» **PROBLEM**
Print every line of text from the start of the records through the line containing "Kiến thức Marketing", inclusive, with no changes. Leave the pictures out of your answer.

Stored items
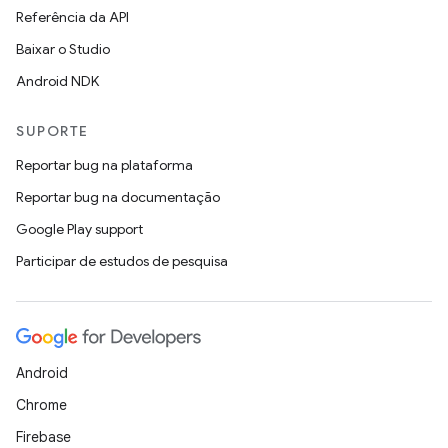
Referência da API
Baixar o Studio
Android NDK
SUPORTE
Reportar bug na plataforma
Reportar bug na documentação
Google Play support
Participar de estudos de pesquisa
Android
Chrome
Firebase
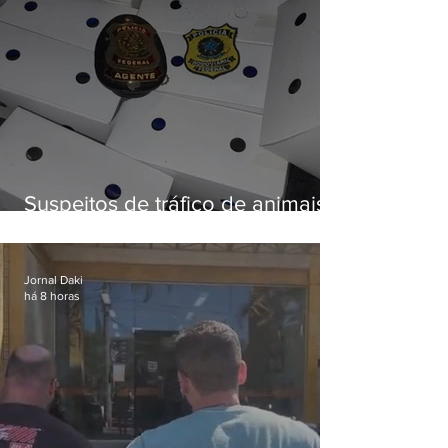
Suspeitos de tráfico de animais
silvestres são presos com 50
aves
Jornal Daki
há 8 horas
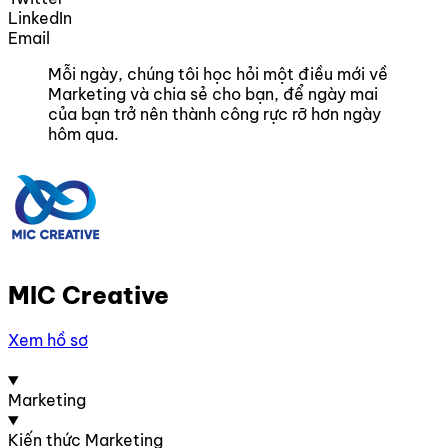
LinkedIn
Email
Mỗi ngày, chúng tôi học hỏi một điều mới về
Marketing và chia sẻ cho bạn, để ngày mai
của bạn trở nên thành công rực rỡ hơn ngày
hôm qua.
MIC Creative
Xem hồ sơ
Marketing
Kiến thức Marketing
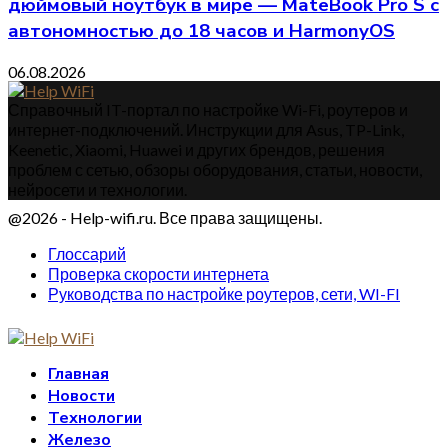
дюймовый ноутбук в мире — MateBook Pro S с
автономностью до 18 часов и HarmonyOS
06.08.2026
Справочный IT-портал по настройке Wi-Fi, роутеров и
интернет-подключений. Инструкции для Asus, TP-Link,
Keenetic, Xiaomi, Huawei и других брендов, решения
проблем с сетью, обзоры оборудования, статьи, новости,
нейросети и технологии.
@2026 - Help-wifi.ru. Все права защищены.
Глоссарий
Проверка скорости интернета
Руководства по настройке роутеров, сети, WI-FI
Главная
Новости
Технологии
Железо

» **RESULT FOR THIS TASK**
Referência da API
Baixar o Studio
Android NDK
SUPORTE
Reportar bug na plataforma
Reportar bug na documentação
Google Play support
Participar de estudos de pesquisa
Android
Chrome
Firebase
Suspeitos de tráfico de animais
silvestres são presos com 50
aves
Jornal Daki
há 8 horas
LinkedIn
Email
Mỗi ngày, chúng tôi học hỏi một điều mới về
Marketing và chia sẻ cho bạn, để ngày mai
của bạn trở nên thành công rực rỡ hơn ngày
hôm qua.
MIC Creative
Xem hồ sơ
Marketing
Kiến thức Marketing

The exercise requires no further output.